Available records =
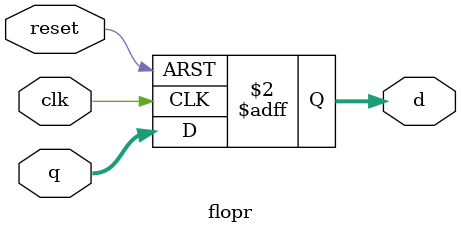
<source format=sv>
module flopr 
			#(parameter width = 64)
			( input logic clk, reset,
			input logic [width-1:0] q,
			output logic [width-1:0] d);
	
	always_ff @(posedge clk, posedge reset) begin
		if (reset) d <= 0;
		else d <= q;
	end 
	
endmodule 
</source>
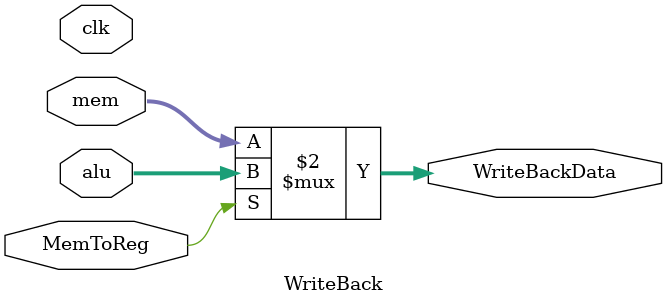
<source format=v>
`timescale 1ns / 1ps
module WriteBack(
    input clk,
    input [15:0] mem,
    input [15:0] alu,
    output [15:0] WriteBackData,
    input MemToReg
    );

assign WriteBackData=(MemToReg==0)?mem:alu;

endmodule

</source>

Work instruction =
From the records above, return each line where "logic" occurs.

Reply to the exercise =
			( input logic clk, reset,
			input logic [width-1:0] q,
			output logic [width-1:0] d);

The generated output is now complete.